Yesterday, a video of a conversation between Andrew Weissman and Jack Smith was getting attention, including from me. The total time on it is an hour and almost 20 minutes. But at the beginning, the first 6 minutes and 20 seconds are the UCL spokesperson giving Weissman’s resume, and after that, Weissman gives Smith’s resume and then asks him about it, and, to a degree, ethical type questions about, e.g., how a righteous prosecution can be determined. My interest is primarily in the Trump**(*) cases, as I suppose is everyone’s here. Given a choice, I would start watching at the 34:43 mark when Andrew asks Jack to explain “special counsel.” But you could certainly wait until about the 42:00 mark. Either way cuts it down significantly

This from Common Dreams is a piece of analysis, and a fairly deep one at that. If you don’t find it helpful, that’s OK. I’m not crazy myself about how the author uses “Israel” as shorthand for “the government of Israel,” but I ay be oversensitive because I too now live in a country whose governmen does horrible things not supported by all the people.

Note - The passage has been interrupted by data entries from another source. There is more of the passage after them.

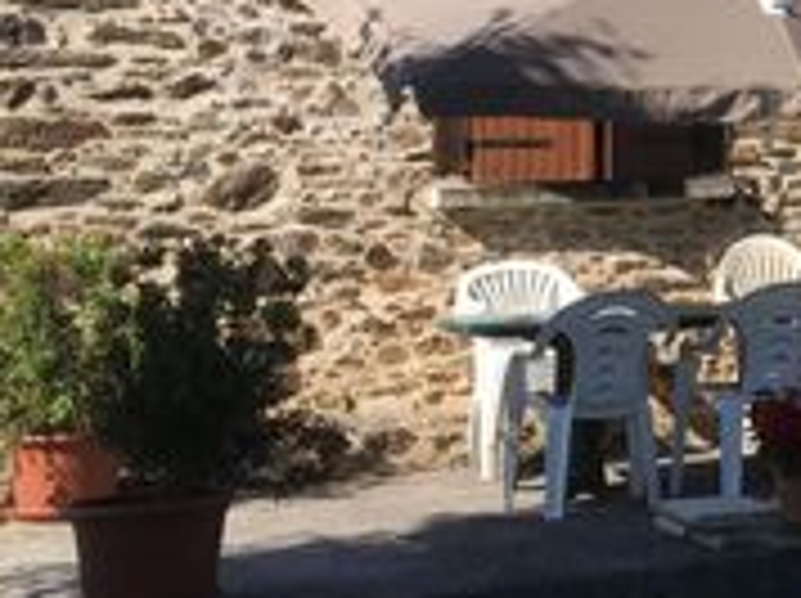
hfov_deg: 17.9
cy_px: -49
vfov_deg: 14.7
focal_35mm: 98
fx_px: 2265
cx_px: 1206
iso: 25
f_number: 2.2
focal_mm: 4.15
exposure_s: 1/1099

Yes, I realize Politico is iffy. But they seem to be the ones who did the reporting which everyone else is citing as evidence of just how much trouble we are in. And Politico and everyone who is citing them may in fact be underestimating.

Research from The Conversation. It makes no sense to me, and it probably won’t to you either. But to me the key question, which is missing from the article, is what can we do about it? Can education help immunize people against it? Or is it somehow an inborn trait?